__Bacaan__
* * * * * * *

MENELADANI RASULULLAH SAW.

Kontribusi Nabi Muhammad SAW. terhadap peradaban dunia merupakan hal yang tak terbantahkan. Pengakuan akan hal itu tidak hanya datang dari kalangan umat Islam, tetapi juga dari beberapa ilmuwan Barat.

Faktor terbesar yang sangat menentukan keberhasilan dakwah Rasulullah sehingga beliau bisa memberikan kontribusi terhadap peradaban dunia, selain keistimewaan ajaran yang disampaikan, adalah keluhuran budi pekerti Beliau. Sejarah menunjukkan betapa banyak orang Quraisy tertarik dengan ajaran Islam untuk kemudian menyatakan diri masuk Islam lebih karena keluhuran budi Nabi Muhammad SAW. sebagai penyampai. Gelar al-Amin adalah bukti konkret pengakuan masyarakat Quraisy terhadap keluhuran budi Nabi Muhammad SAW.

Pengakuan atas keluhuran budi pekerti Nabi Muhammad SAW. ternyata tidak hanya datang dari sesama manusia. Allah SWT. Sang Pencipta pun beberapa kali mengakui dan melegitimasi keluhuran budi Nabi. Melalui firman-Nya dalam Al-Quran, di antaranya,

وَإِنَّكَ لَعَلَىٰ خُلُقٍ عَظِيمٍ
"Dan sesungguhnya kamu benar-benar berbudi pekerti yang agung." (QS. Al-Qalam : 4)

Dalam ayat lain Allah berfirman,


لَّقَدْ كَانَ لَكُمْ فِي رَسُولِ اللَّهِ أُسْوَةٌ حَسَنَةٌ لِّمَن كَانَ يَرْجُو اللَّهَ وَالْيَوْمَ الْآخِرَ وَذَكَرَ اللَّهَ كَثِيرًا
"Sesungguhnya telah ada pada diri Rasulullah itu suri tauladan yang baik bagimu, (yaitu) bagi orang yang mengharap (rahmat) Allah dan (kedatangan) hari kiamat dan dia banyak menyebut Allah." (QS. al-Ahzab : 21)

* * * * * * *

__Data Tersedia__
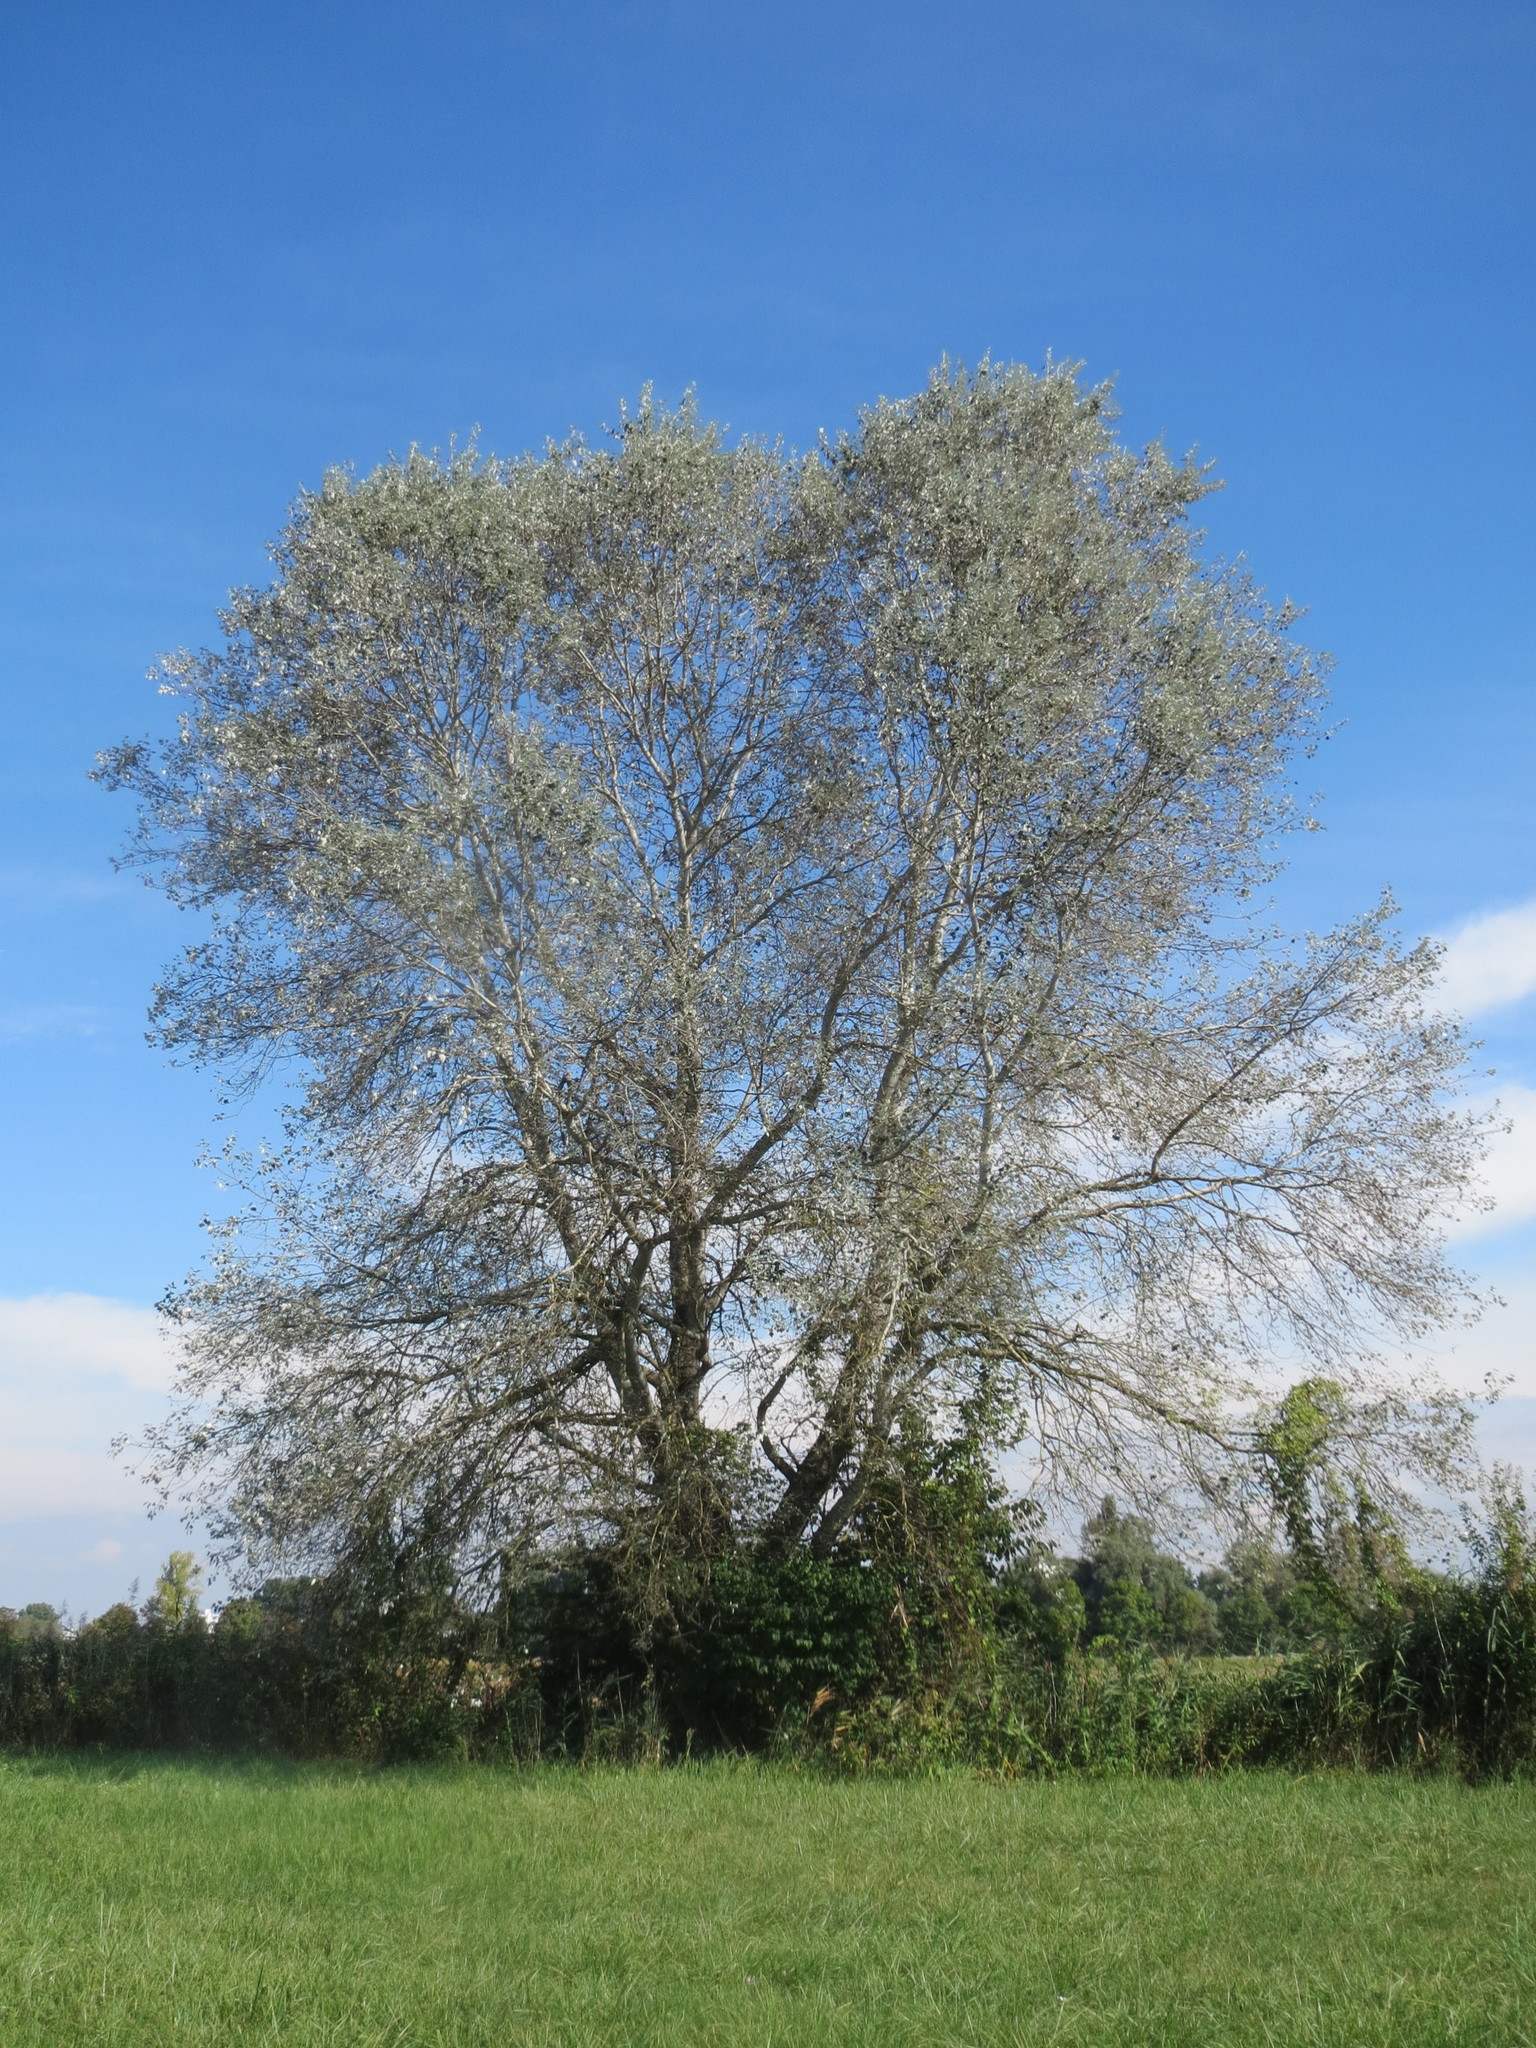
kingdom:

* * * * * * *

__Soal Tertulis__
Menurut bacaan, gelar apa yang menjadi bukti konkret pengakuan masyarakat Quraisy terhadap keluhuran budi Nabi Muhammad SAW.? Kerjakan soal hanya dengan berpedoman pada bacaan.

__Jawaban Benar__
Gelar al-Amin.